If the central issue of the poem is loss and consolation, it deals with that issue on several levels. The poem can be read as an idealized allegorical biography in which the Black Knight clearly represents John of Gaunt and White represents Blanche. The poem can also be read as an elegy meant principally to console John, encouraging him to keep intact his wife’s memory but to move beyond his grief. (Certainly there is no other forum in which Chaucer, the son of a merchant, could have given advice like this to one of the most powerful men in England.) The poem can also be read as an examination of grief in which each of the characters represents an attitude toward loss: the Dreamer representing reason, the Black Knight symbolizing passion.
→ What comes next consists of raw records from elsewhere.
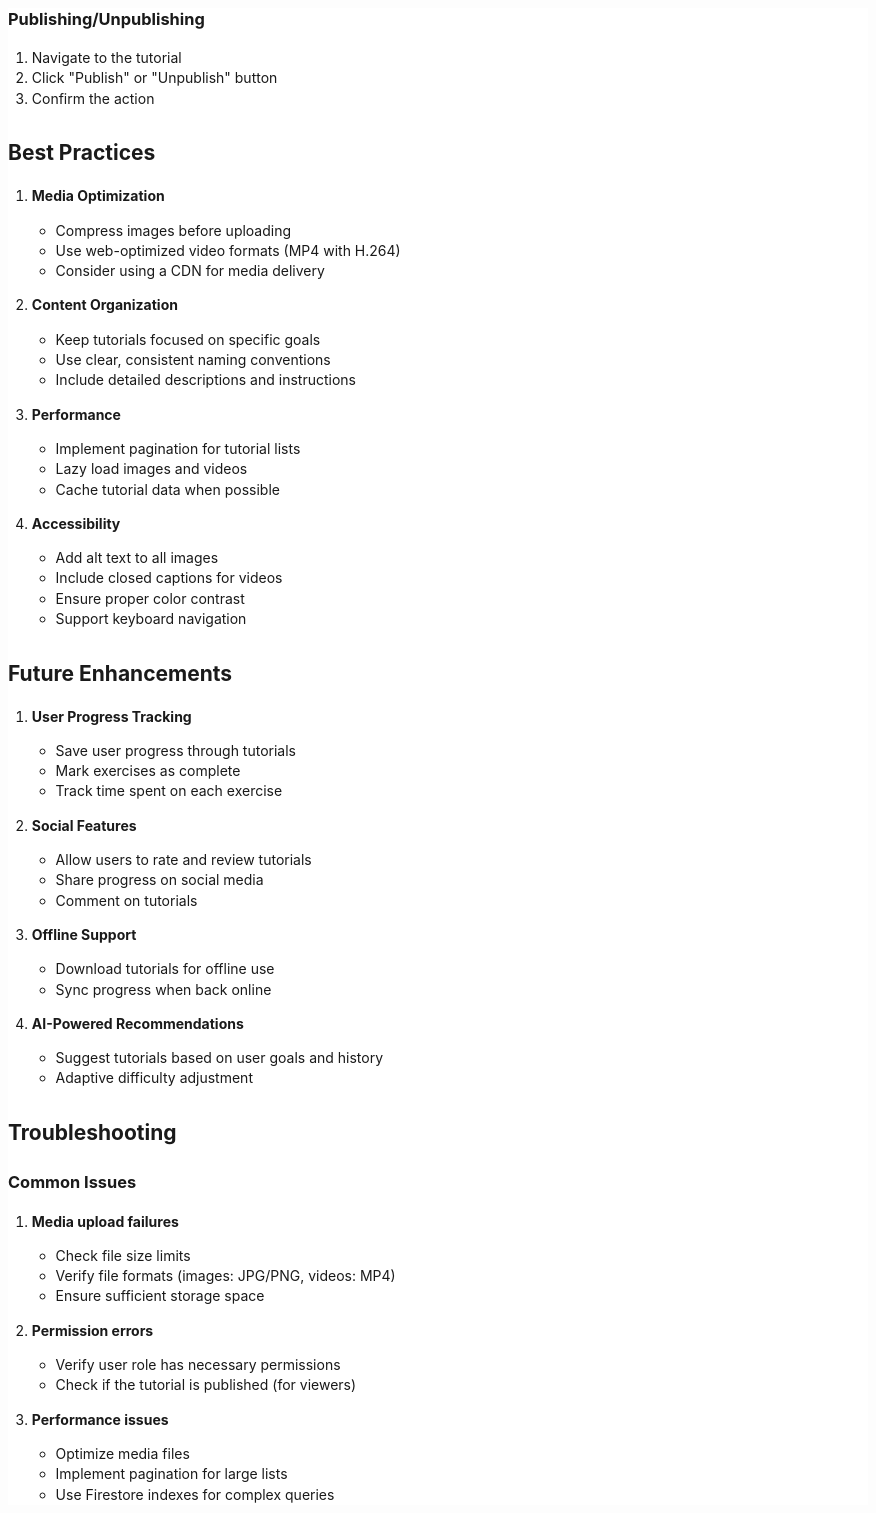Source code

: ### Publishing/Unpublishing
1. Navigate to the tutorial
2. Click "Publish" or "Unpublish" button
3. Confirm the action

## Best Practices

1. **Media Optimization**
   - Compress images before uploading
   - Use web-optimized video formats (MP4 with H.264)
   - Consider using a CDN for media delivery

2. **Content Organization**
   - Keep tutorials focused on specific goals
   - Use clear, consistent naming conventions
   - Include detailed descriptions and instructions

3. **Performance**
   - Implement pagination for tutorial lists
   - Lazy load images and videos
   - Cache tutorial data when possible

4. **Accessibility**
   - Add alt text to all images
   - Include closed captions for videos
   - Ensure proper color contrast
   - Support keyboard navigation

## Future Enhancements

1. **User Progress Tracking**
   - Save user progress through tutorials
   - Mark exercises as complete
   - Track time spent on each exercise

2. **Social Features**
   - Allow users to rate and review tutorials
   - Share progress on social media
   - Comment on tutorials

3. **Offline Support**
   - Download tutorials for offline use
   - Sync progress when back online

4. **AI-Powered Recommendations**
   - Suggest tutorials based on user goals and history
   - Adaptive difficulty adjustment

## Troubleshooting

### Common Issues
1. **Media upload failures**
   - Check file size limits
   - Verify file formats (images: JPG/PNG, videos: MP4)
   - Ensure sufficient storage space

2. **Permission errors**
   - Verify user role has necessary permissions
   - Check if the tutorial is published (for viewers)

3. **Performance issues**
   - Optimize media files
   - Implement pagination for large lists
   - Use Firestore indexes for complex queries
Chaucer does seem to suggest an inevitable progress in the ways characters respond to grief. Anxiousness leads to despair, leading to sleeplessness, leading, eventually, to sleep with troubled dreams that seem to accentuate the loss. When the Dreamer enters the dreamworld, it is hardly surprising that he comes upon a figure much like himself—not in terms of his social position but in terms of his psychological position. In his dream situation, the role of the Dreamer is suddenly reversed; whereas in the beginning of the poem, he was dying and in need of consolation, he is now the one to offer consolation to one who is also dying over the loss of a beloved.
The character of the Dreamer in this role has been variously interpreted. On one hand, he seems something of a dunce. He hears the Black Knight sing a song in which he laments the death of his beloved lady, yet later he seems unable to understand that the Black Knight is sorrowing over his lady’s death. In fact, he gives him what appears to be callous advice, suggesting that the loss of a lady is not worth intemperate grief. Perhaps the Dreamer means well, but he is an inept comforter.
Yet, on the other hand, the Dreamer may be quite psychologically astute. In his apparent clumsiness, he leads the Black Knight into a recitation of joyful and happy memories—quite different from the Knight’s initial moanings and groanings. At first, the Knight cannot make an open declaration of the cause of his grief, though he hints at it. Finally he is led to a point at which he declares his lady’s death. Only at this point, when the words are stated boldly and accepted as true, does the Black Knight confront his own pain. As he confronts pain, so, too, does the Dreamer. It is then that consolation comes and the Dreamer awakes, for the dream is no longer necessary.
The poem is a recognition that this is a world of real pain and real loss. Such loss and pain lead to real sadness that cannot simply be wiped away; in fact, remembering a loved one, even though it may bring pain, is good and valid. Pain must be accepted rather than denied, for even though the long and white castle suggests a heavenly reunion, in this world it is only natural to feel grief in the face of inevitable loss.